The point is that you don't need multiple processes and Redis most of the time. Your site can easily be served from one box and one process.


That depends on what you're creating and how. For better or worse[1], not everything follows the one-enormous-process Java way of doing things.

Btw, Redis is extremely fast to set up, but as I sai, if all you need is a HashMap..

[1] - Almost always for the better if you ask me. That Java "enterprisy" way of development is the worst thing I have ever experienced in computing ;)


Even multiple threads - any sort of concurrent access/modification on the same dataset becomes problematic if you just use a HashMap.

Sites that have any kind of download/upload component, even though does not have too much traffic, will need to serve multiple requests using threads/processes.
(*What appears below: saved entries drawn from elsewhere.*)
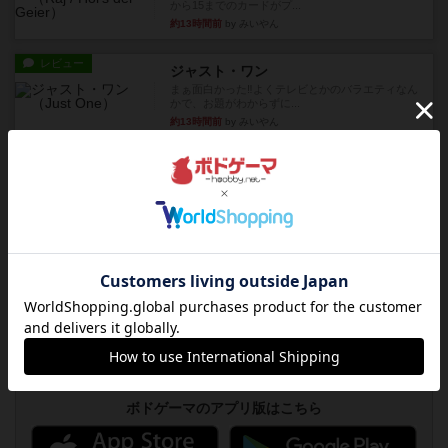
から15までのカードがプ...
約13時間前
by みいやん
レビュー
ジャスト・ワン
まぁ面白かった‼️よくテレビとかのバラエティなん
かで、お題がわからずに...
約13時間前
by みいやん
レビュー
ピタッコカルタ
ボドゲ相席会でプレイしましたひらがなが書かれ
たカードを2枚まで手をつけ...
約14時間前
by みいやん
ルール/インスト
画像付き
充実
ノームズ・アット・ナイト
ベネボレンス女王は、忠実な臣民を称えるための
祝宴を開こうとしています。...
約14時間前
by jurong
ボドゲーマのアプリ版はこちら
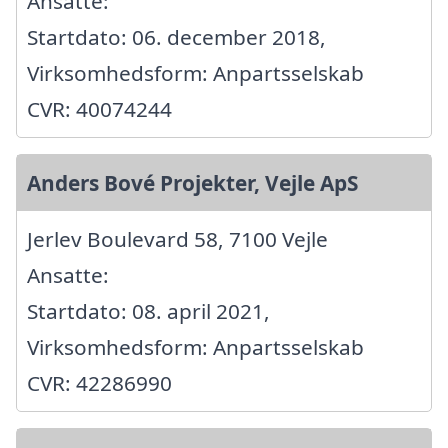
Ansatte:
Startdato: 06. december 2018,
Virksomhedsform: Anpartsselskab
CVR: 40074244
Anders Bové Projekter, Vejle ApS
Jerlev Boulevard 58, 7100 Vejle
Ansatte:
Startdato: 08. april 2021,
Virksomhedsform: Anpartsselskab
CVR: 42286990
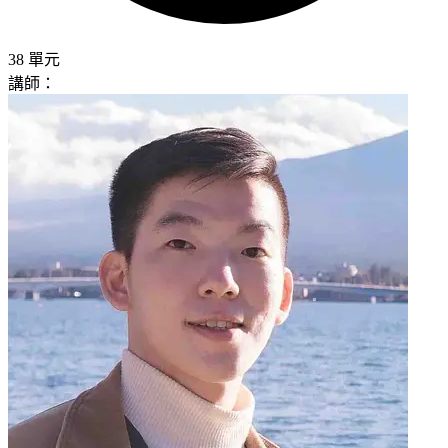
38 單元
講師：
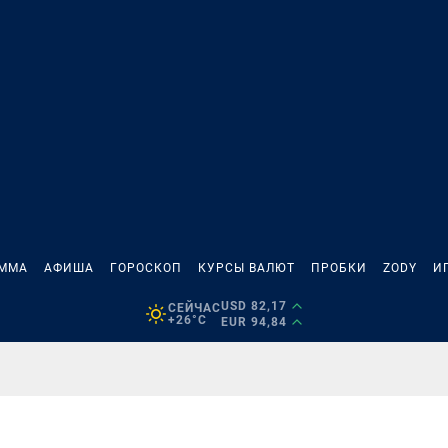
АММА
АФИША
ГОРОСКОП
КУРСЫ ВАЛЮТ
ПРОБКИ
ZODY
И
USD 82,17
СЕЙЧАС
+26°C
EUR 94,84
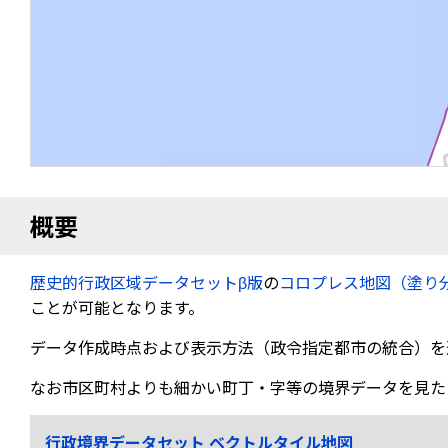
概要
歴史的行政区域データセットβ版
の
コロプレス地図（塗り
ことが可能となります。
データ作成時点および表示方法（政令指定都市の統合）を
なお市区町村よりも細かい町丁・字等の境界データを見た
行政境界データセット ベクトルタイル地図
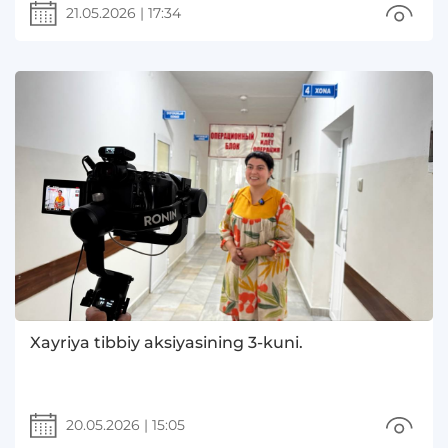
21.05.2026
|
17:34
Xayriya tibbiy aksiyasining 3-kuni.
20.05.2026
|
15:05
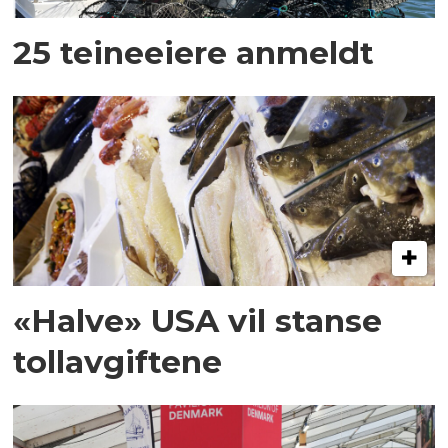
25 teineeiere anmeldt
«Halve» USA vil stanse
tollavgiftene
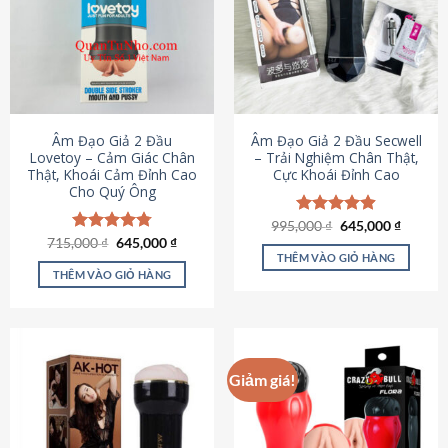
Âm Đạo Giả 2 Đầu
Âm Đạo Giả 2 Đầu Secwell
Lovetoy – Cảm Giác Chân
– Trải Nghiệm Chân Thật,
Thật, Khoái Cảm Đỉnh Cao
Cực Khoái Đỉnh Cao
Cho Quý Ông
Giá
Giá
995,000
Được xếp
₫
645,000
₫
gốc
hiện
Giá
Giá
hạng
4.88
715,000
Được xếp
₫
645,000
₫
là:
tại
gốc
hiện
5 sao
THÊM VÀO GIỎ HÀNG
hạng
4.79
995,000 ₫.
là:
là:
tại
5 sao
THÊM VÀO GIỎ HÀNG
645,000
715,000 ₫.
là:
645,000 ₫.
Giảm giá!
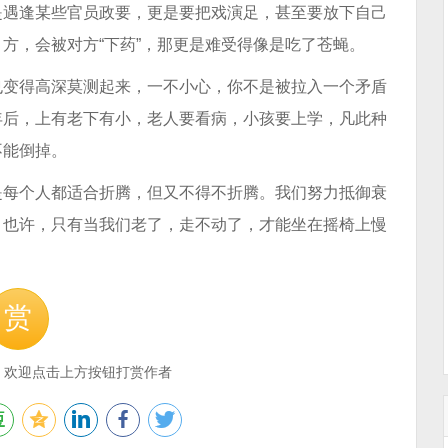
是遇逢某些官员政要，更是要把戏演足，甚至要放下自己
方，会被对方“下药”，那更是难受得像是吃了苍蝇。
也变得高深莫测起来，一不小心，你不是被拉入一个矛盾
年后，上有老下有小，老人要看病，小孩要上学，凡此种
不能倒掉。
是每个人都适合折腾，但又不得不折腾。我们努力抵御衰
。也许，只有当我们老了，走不动了，才能坐在摇椅上慢
赏
，欢迎点击上方按钮打赏作者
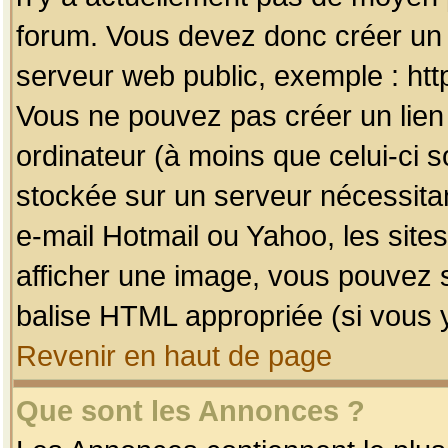
forum. Vous devez donc créer un 
serveur web public, exemple : htt
Vous ne pouvez pas créer un lien
ordinateur (à moins que celui-ci s
stockée sur un serveur nécessitan
e-mail Hotmail ou Yahoo, les site
afficher une image, vous pouvez so
balise HTML appropriée (si vous y
Revenir en haut de page
Que sont les Annonces ?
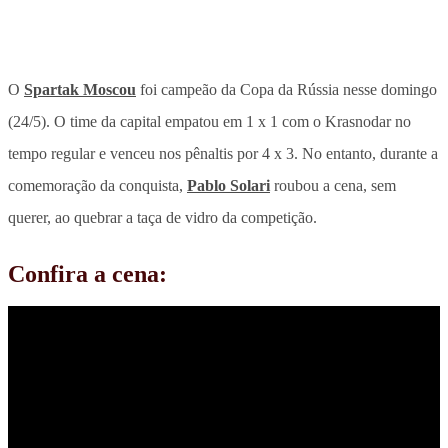
O
Spartak Moscou
foi campeão da Copa da Rússia nesse domingo
(24/5). O time da capital empatou em 1 x 1 com o Krasnodar no
tempo regular e venceu nos pênaltis por 4 x 3. No entanto, durante a
comemoração da conquista,
Pablo Solari
roubou a cena, sem
querer, ao quebrar a taça de vidro da competição.
Confira a cena:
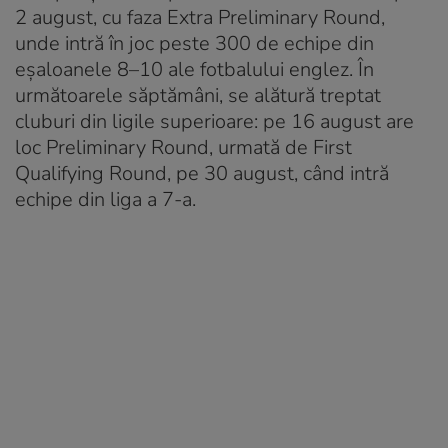
2 august, cu faza Extra Preliminary Round,
unde intră în joc peste 300 de echipe din
eșaloanele 8–10 ale fotbalului englez. În
următoarele săptămâni, se alătură treptat
cluburi din ligile superioare: pe 16 august are
loc Preliminary Round, urmată de First
Qualifying Round, pe 30 august, când intră
echipe din liga a 7-a.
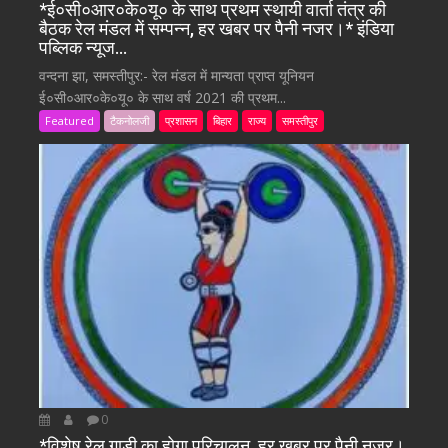
*ई०सी०आर०के०यू० के साथ प्रथम स्थायी वार्ता तंत्र की
बैठक रेल मंडल में सम्पन्न, हर खबर पर पैनी नजर।* इंडिया
पब्लिक न्यूज…
वन्दना झा, समस्तीपुर:- रेल मंडल में मान्यता प्राप्त यूनियन
ई०सी०आर०के०यू० के साथ वर्ष 2021 की प्रथम...
Featured
टैकनोलजी
प्रशासन
बिहार
राज्य
समस्तीपुर
0
*विशेष रेल गाड़ी का होगा परिचालन, हर खबर पर पैनी नजर।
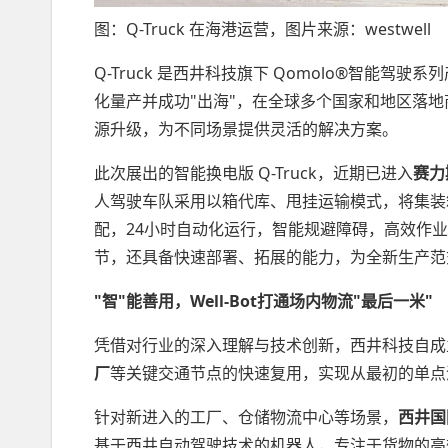
图：Q-Truck 在海港运营，图片来源：westwell
Q-Truck 是西井科技旗下 Qomolo®智能驾
化量产并成功"出海"，在全球多个国家和地区落
源升级，为不同场景提供灵活的解决方案。
此次展出的智能换电版 Q-Truck，近期已进入
赛力
人驾驶车队采用以箱代库、甩挂运输模式，将集装
配，24小时自动化运行，智能规避障碍，高效作
节，还具备快速部署、拓展的能力，为全新生产范
"智"能善用，
Well-Bot打通场内物流"最后一米"
凭借对行业的深入理解与技术创新，西井科技自成
厂
等关键交通节点的快速复用，实现从最初的单点
针对新进入的工厂、仓储物流中心等场景，
西井国
基于西井自动驾驶技术的机器人，专注于货物的高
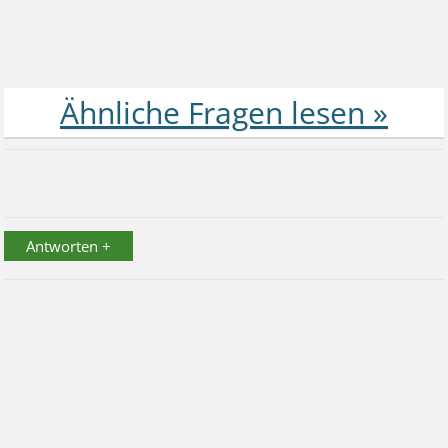
Antworten +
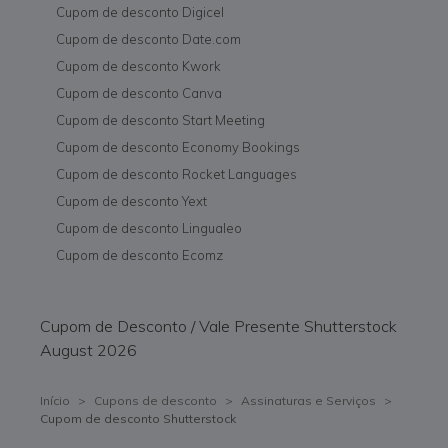
Cupom de desconto Digicel
Cupom de desconto Date.com
Cupom de desconto Kwork
Cupom de desconto Canva
Cupom de desconto Start Meeting
Cupom de desconto Economy Bookings
Cupom de desconto Rocket Languages
Cupom de desconto Yext
Cupom de desconto Lingualeo
Cupom de desconto Ecomz
Cupom de Desconto / Vale Presente Shutterstock
August 2026
Início
>
Cupons de desconto
>
Assinaturas e Serviços
>
Cupom de desconto Shutterstock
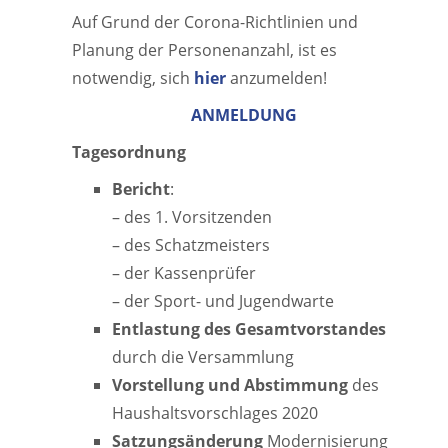
Auf Grund der Corona-Richtlinien und
Planung der Personenanzahl, ist es
notwendig, sich
hier
anzumelden!
ANMELDUNG
Tagesordnung
Bericht
:
– des 1. Vorsitzenden
– des Schatzmeisters
– der Kassenprüfer
– der Sport- und Jugendwarte
Entlastung des Gesamtvorstandes
durch die Versammlung
Vorstellung und Abstimmung
des
Haushaltsvorschlages 2020
Satzungsänderung
Modernisierung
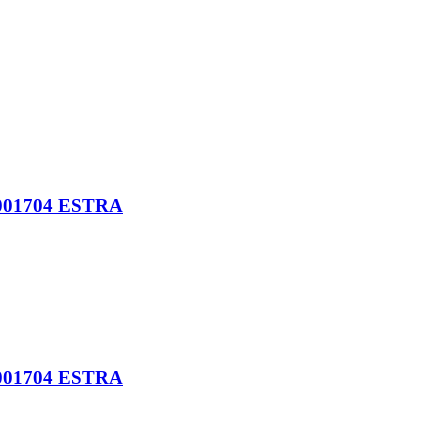
001704 ESTRA
001704 ESTRA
That is where we normally use relational database. However Redis presents a way to be faster than conventional databases by storing everything in memory. This is as close to a concurrency-safe HashMap that you can get with the least amount of effort.


But Java comes with several currency-safe hash-maps and trees and such - where have you been?

If you think that blocking TCP calls to a redis server that serialises everything is going to be faster than a `new HashSplayTree<String>()` you're absolutely bonkers.


"This is as close to a concurrency-safe HashMap that you can get with the least amount of effort."

No, it's more effort than using a concurrency-safe HashMap in a JVM process.